Neither do any chipset datasheets I have. Cite your source please.
Look. In c.s.i.p.h.c top posting is considered both rude/uncultured
and it's a very ineffective way to communicate (generally). If you can
see what people are responding to, it helps to understand. Newsgroups
generally have a high ratio of reads/writes, so try and respect the
reader.
Then I'll be more specific, whatever chip that has taken over the functions
of the north bridge w.r.t. AGP/PCI xfers.

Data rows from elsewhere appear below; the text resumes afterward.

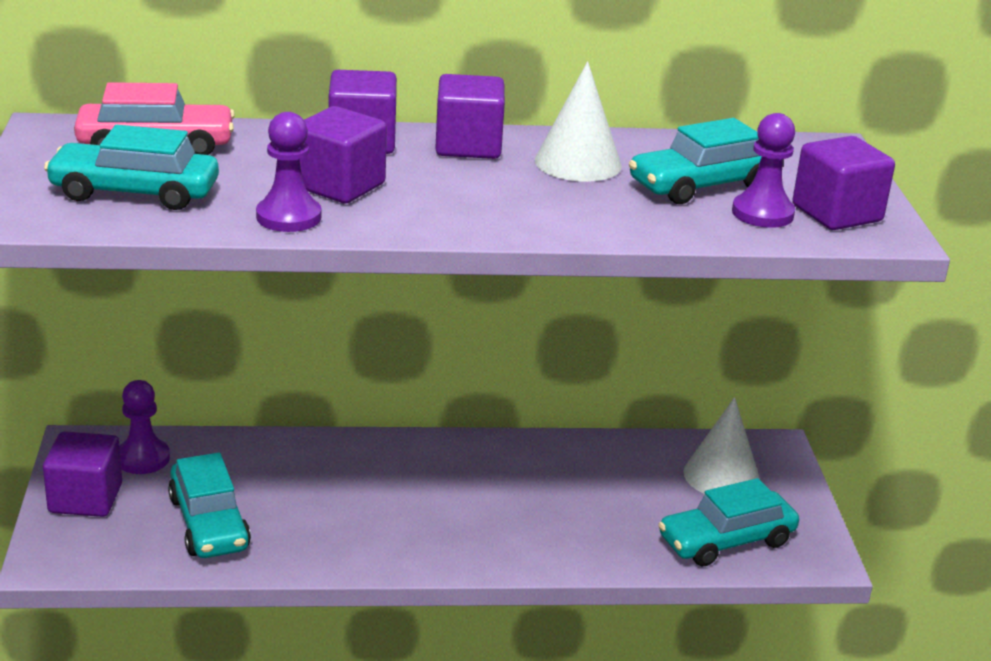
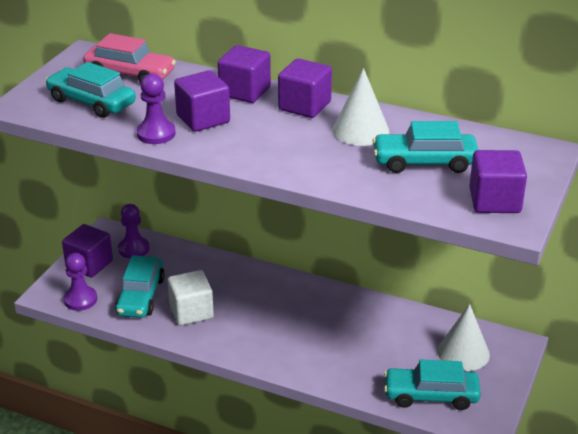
camera: 30 degrees right, 5 degrees up
purple pawn [732,113,795,228] -> purple pawn moved to [63,253,97,311]
none -> white cube [167,270,214,326]

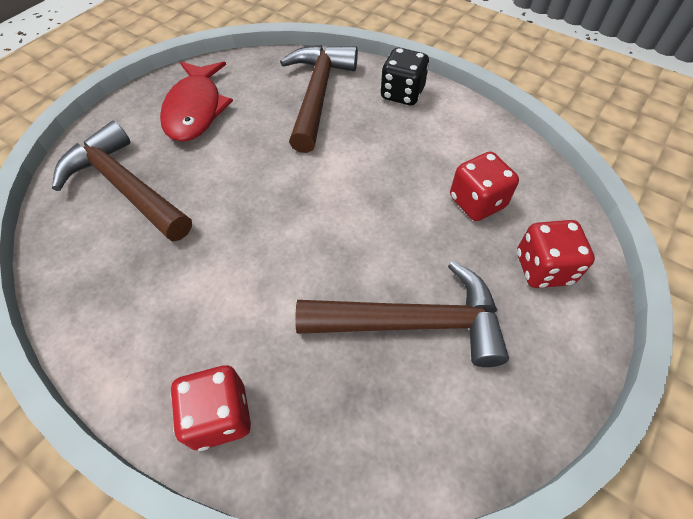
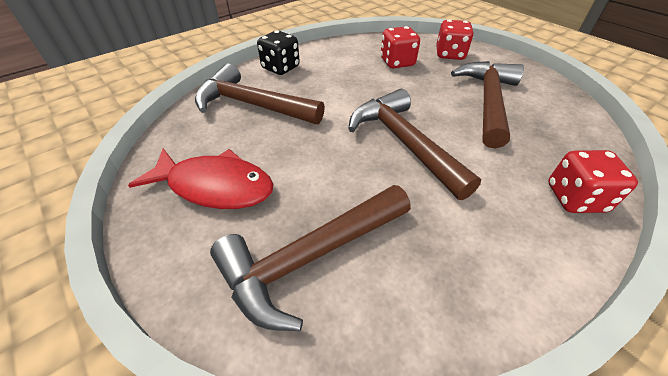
camera: 75 degrees left, 10 degrees down
none -> brown hammer [348,89,481,200]

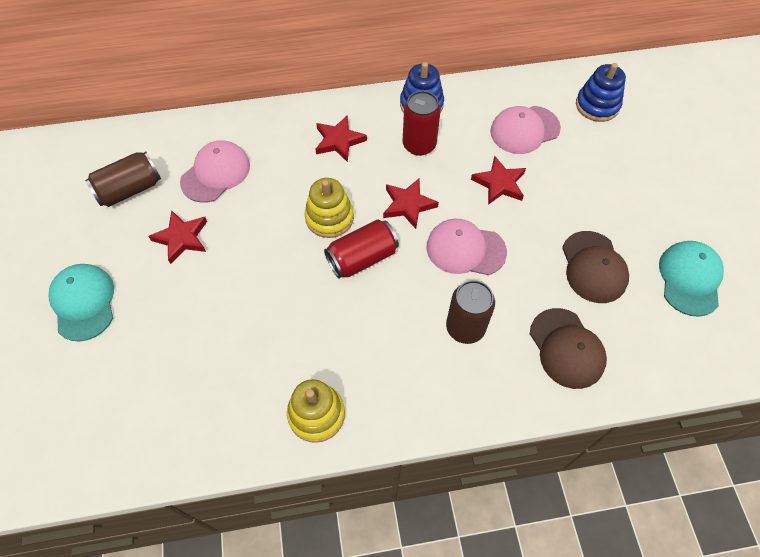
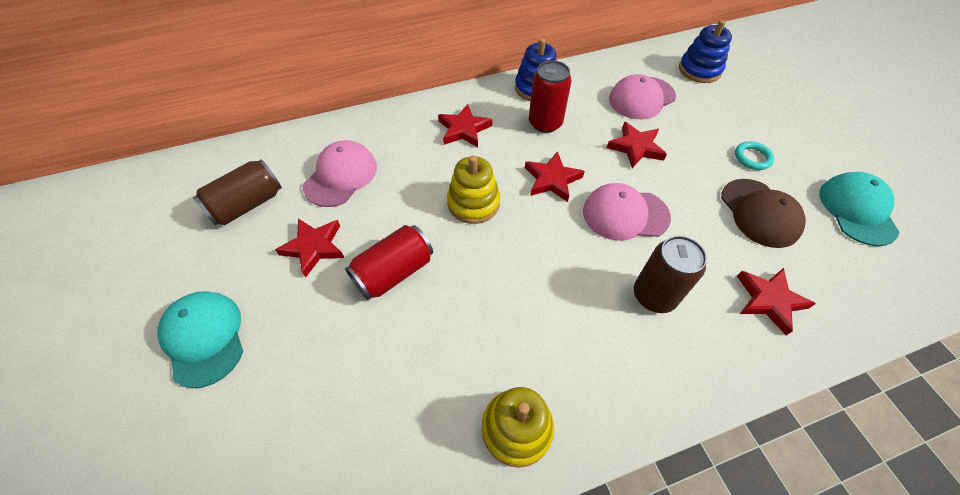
camera: 10 degrees left, 5 degrees down
red can [324,220,399,279] -> red can moved to [345,225,433,300]
brown cap [530,308,607,389] -> red star [737,268,816,335]
none -> turquoise ring [735,141,774,170]

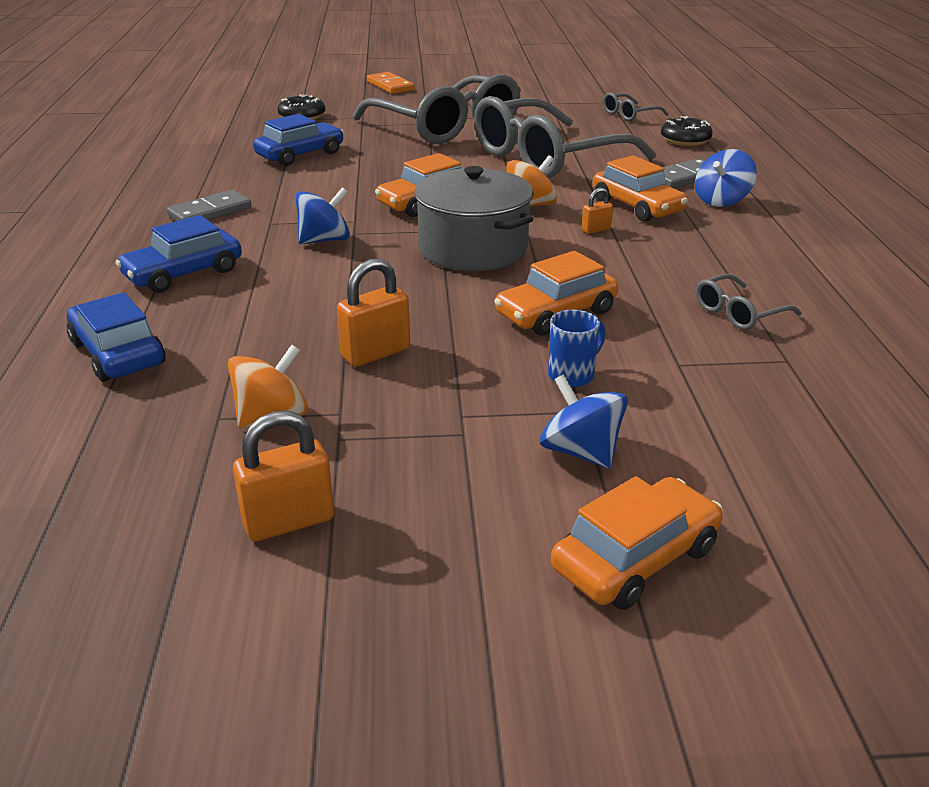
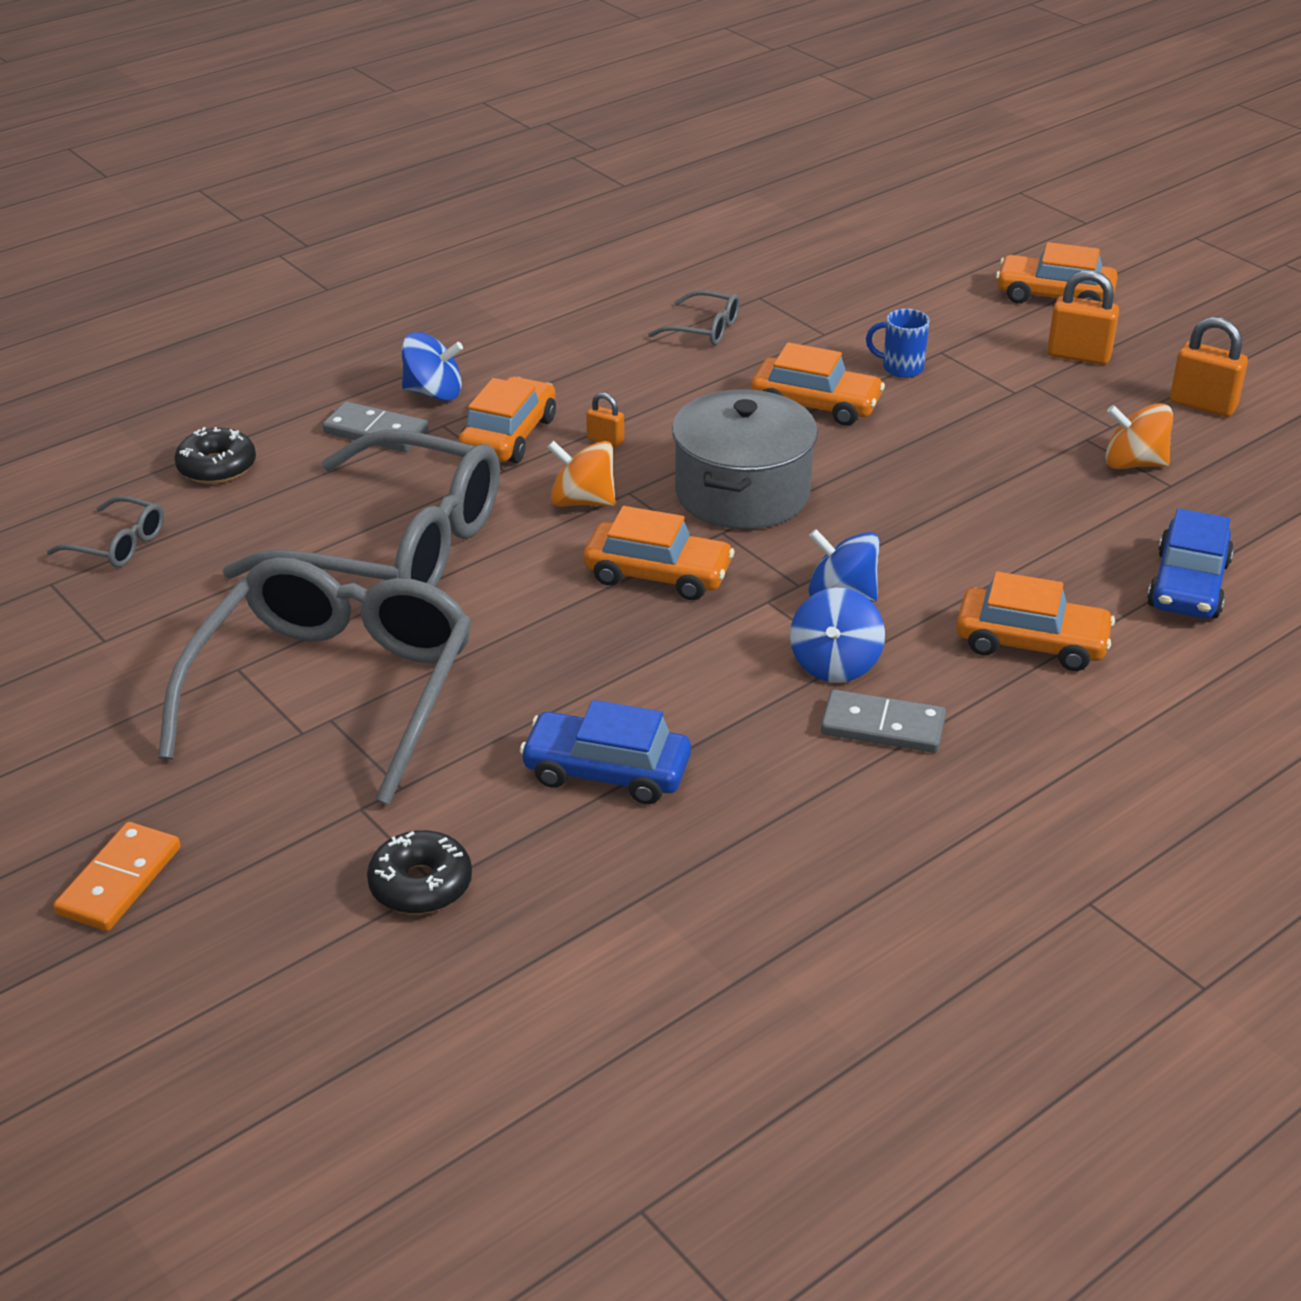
camera: 125 degrees left, 5 degrees up
blue car [116,215,242,293] -> orange car [956,571,1115,671]
orange padlock [337,258,410,367] -> orange padlock moved to [1047,270,1119,365]
blue spinning top [540,374,628,468] -> blue spinning top moved to [790,587,885,683]

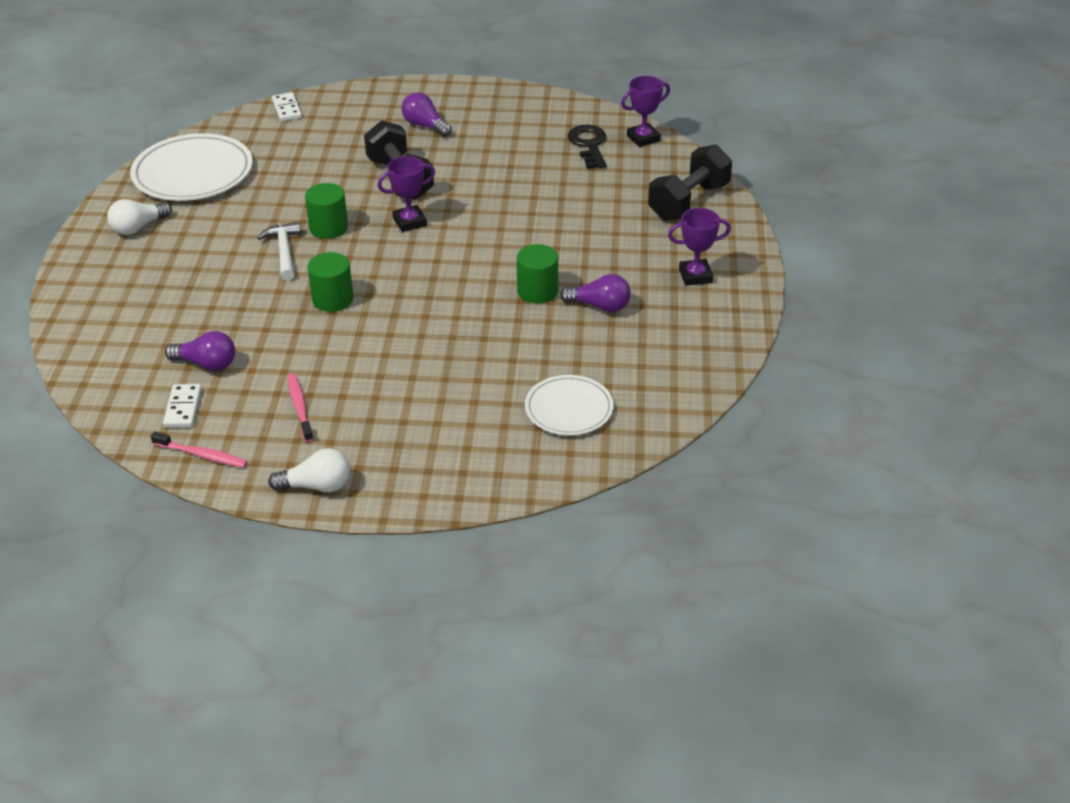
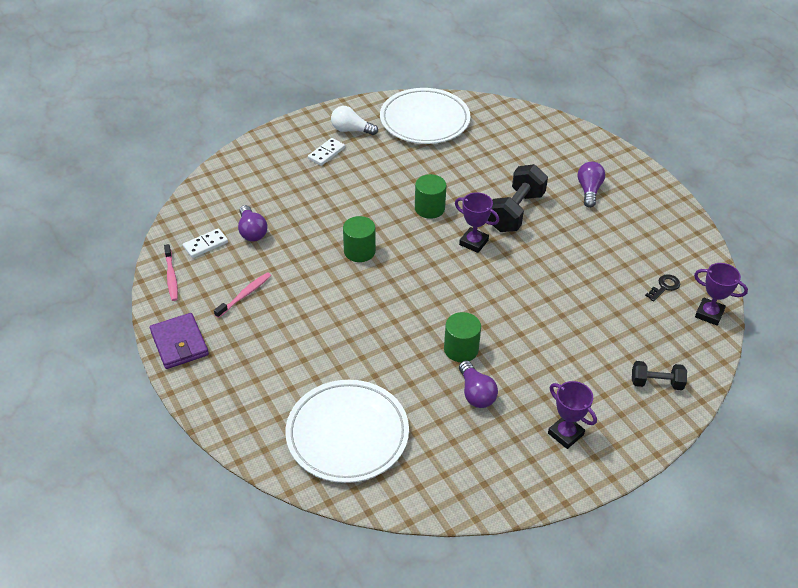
camera: 55 degrees right, 5 degrees up
white hammer [257,221,301,281] -> none
white light bulb [268,448,350,492] -> purple wallet [150,313,209,369]
white domino [272,93,302,121] -> white domino moved to [308,138,345,166]
white plate [525,375,614,436] -> white plate [286,380,409,483], size x1.66
black key [567,125,607,169] -> black key [645,274,680,301], size x0.61
black dumbbell [648,144,732,221] -> black dumbbell [632,361,687,390], size x0.58

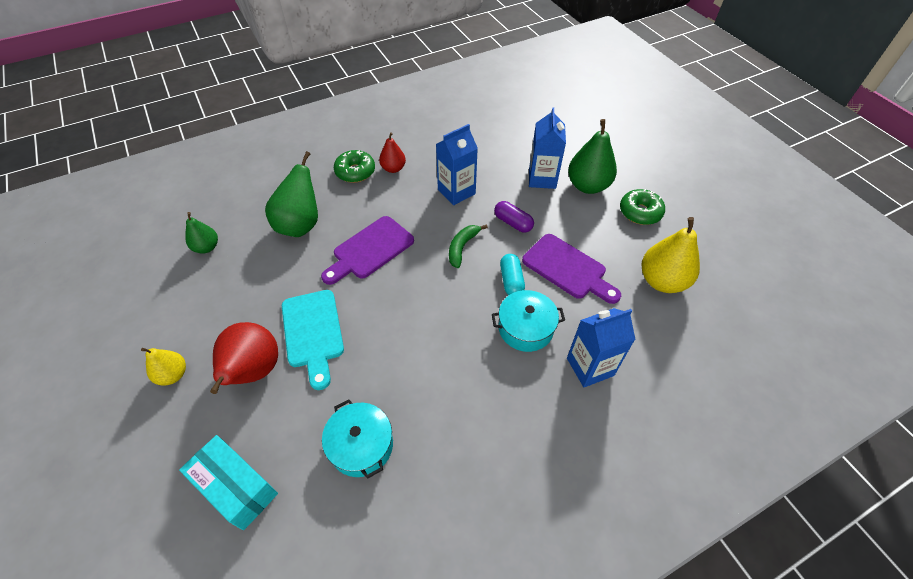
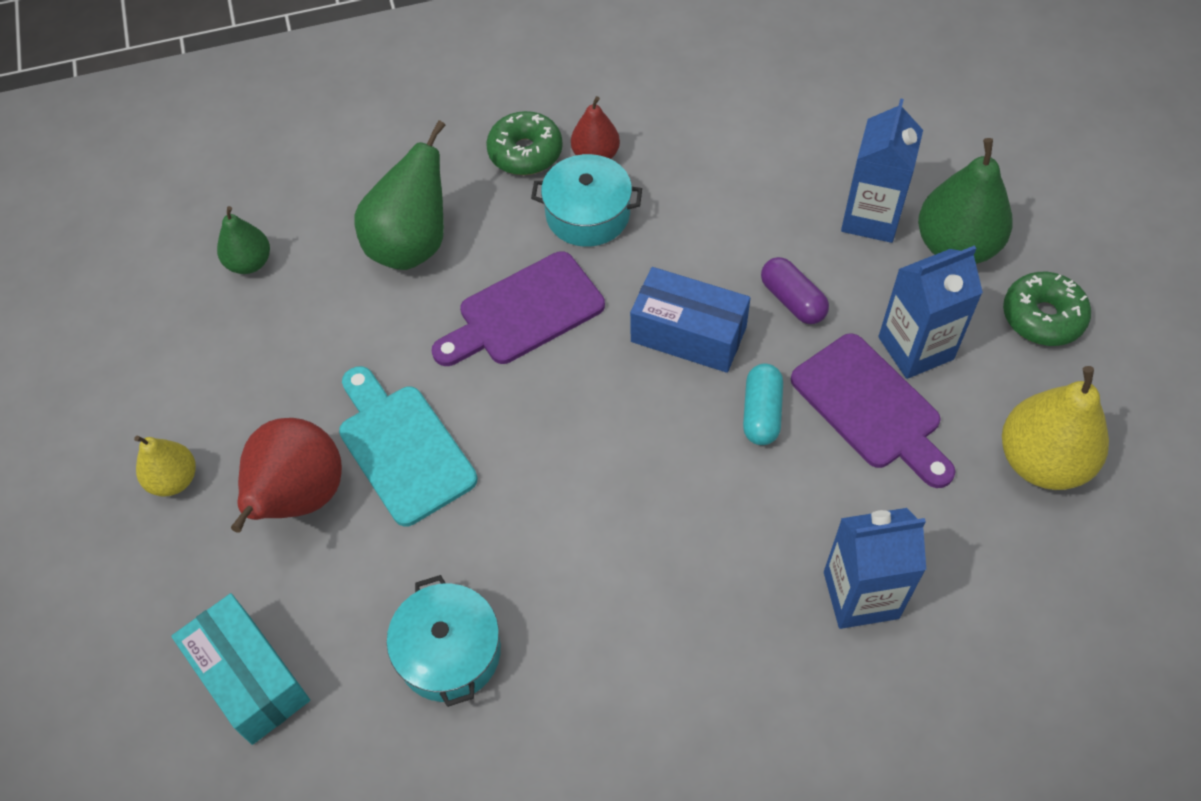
camera: 15 degrees right, 5 degrees up
turquoise cutting board [282,290,344,390] -> turquoise cutting board turned 150 degrees clockwise [339,366,477,526]
blue carton [436,124,478,205] -> blue carton moved to [878,246,983,379]
green banana [449,224,488,268] -> blue box [630,267,750,373]
turquoise pot [492,290,565,352] -> turquoise pot moved to [531,154,642,247]

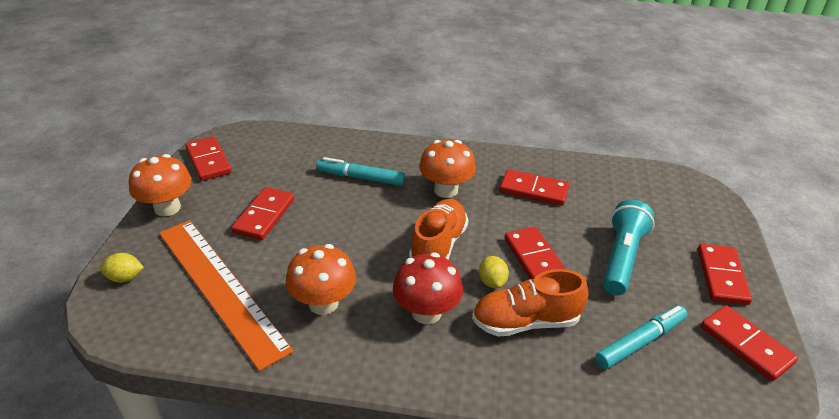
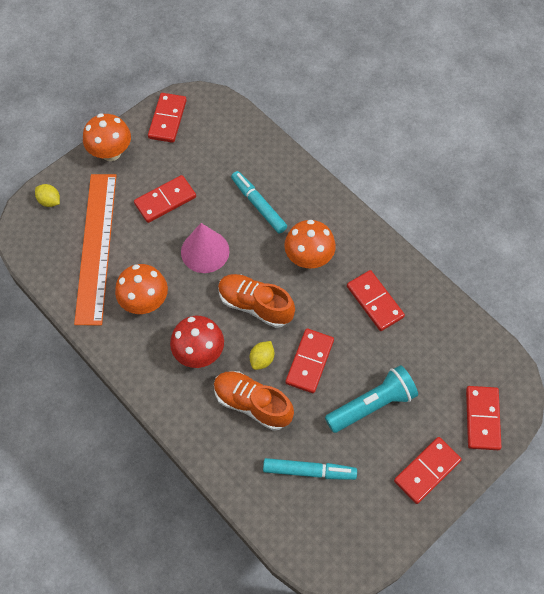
camera: 40 degrees right, 25 degrees up
orange shoe [409,199,468,260] -> orange shoe turned 120 degrees counterclockwise [218,274,295,328]
red domino [701,305,798,381] -> red domino moved to [466,386,501,450]
none -> pink cone [181,223,229,273]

I was never arguing that CPU<--->memory xfers were any worse, I was arguing
that AGP memory xfers (DIME?) could be slower. I'd like to see some proof
that A64's have dedicated hardware for the AGP GART TLB as well, because I
doubt it and I couldn't find any mention of such hardware in the datasheets
I've read for the A64.
Ultimately, who cares? Nothing latency sensitive goes in or out the
AGP/PCIe graphics. For RT graphics, you want 60Hz, possibly upto 80Hz.
That's a cycle time of around 0.125s or 125ms if you want 80hz. Worst
case round trip for a word read from memory is...let's say 150ns for a
single processor system. Even if it went to disk, it would only take
around 30-70ms.
So the ultimate question is: "Who gives a damn?" You're quibbling
about ns of latency for operations where it doesn't matter. AGP memory
transfers are bandwidth oriented, not latency oriented.
Now perhaps you're worried that if the memory controller gets saturated
that graphics performance would degrade. That's a pretty fair concern.
However, that should be properly handled by having different channels
of requests/sends from the memory controller. Moreover, there's no
difference between the northbridge approach and on-die controller.